Planck Units

Planck Units

The Planck scale marks where quantum mechanics and general relativity must both be important simultaneously. Built from the fundamental constants $G$, $\hbar$, $c$, and $k_B$, Planck units set the natural scale of quantum gravity.

The Planck Scales

$l_P = \sqrt{\frac{\hbar G}{c^3}} \approx 1.616 \times 10^{-35} \text{ m}$

$t_P = \sqrt{\frac{\hbar G}{c^5}} \approx 5.391 \times 10^{-44} \text{ s}$

$m_P = \sqrt{\frac{\hbar c}{G}} \approx 2.177 \times 10^{-8} \text{ kg}$

$E_P = m_P c^2 = \sqrt{\frac{\hbar c^5}{G}} \approx 1.22 \times 10^{19} \text{ GeV}$

$T_P = \frac{E_P}{k_B} \approx 1.417 \times 10^{32} \text{ K}$

Cosmological Significance

Inflation is thought to have occurred at energies near the Planck scale. The Big Bang singularity is a Planck-scale phenomenon where our classical description of spacetime breaks down.

◆ Supplied information ◆
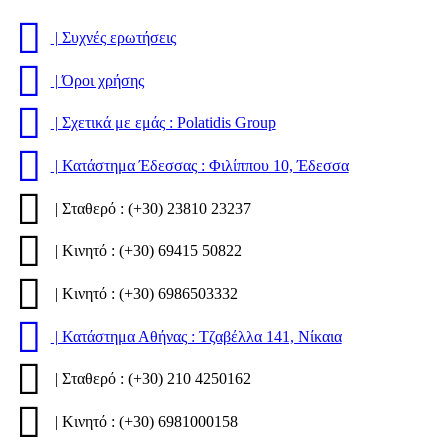
| Συχνές ερωτήσεις
| Όροι χρήσης
| Σχετικά με εμάς : Polatidis Group
| Κατάστημα Έδεσσας : Φιλίππου 10, Έδεσσα
| Σταθερό : (+30) 23810 23237
| Κινητό : (+30) 69415 50822
| Κινητό : (+30) 6986503332
| Κατάστημα Αθήνας : Τζαβέλλα 141, Νίκαια
| Σταθερό : (+30) 210 4250162
| Κινητό : (+30) 6981000158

◆ Tasks for this exercise ◆
[1] Can you summarize the Planck units text in two sentences?
[2] Could you carry on the Planck units text from its last sentence?
The rows are material apart from the Planck units text.

◆ Answers to the exercises ◆
[1] The Planck scale is where quantum mechanics and general relativity must both matter at once, and Planck units, built from $G$, $\hbar$, $c$ and $k_B$, set the natural scale of quantum gravity. The Planck units text gives the Planck length, time, mass, energy and temperature, and it notes that inflation is thought to have occurred at energies near the Planck scale, while the Big Bang singularity is a Planck-scale phenomenon where the classical description of spacetime breaks down.

[2]
The Planck time is the earliest moment after the Big Bang that our current physics can describe. Before $t < t_P \approx 5.4 \times 10^{-44}$ s, a theory of quantum gravity is required.

Constants

Use:

• $\hbar = 1.055 \times 10^{-34}$ J·s
• $G = 6.674 \times 10^{-11}$ m³/(kg·s²)
• $c = 2.998 \times 10^8$ m/s
• $1$ GeV $= 1.602 \times 10^{-10}$ J

Your Task

Implement three functions. All constants must be defined inside each function.

• planck_length_m() — returns $l_P = \sqrt{\hbar G / c^3}$ in metres
• planck_time_s() — returns $t_P = \sqrt{\hbar G / c^5}$ in seconds
• planck_energy_GeV() — returns $E_P = \sqrt{\hbar c^5 / G}$ in GeV (divide by $1.602 \times 10^{-10}$ J/GeV)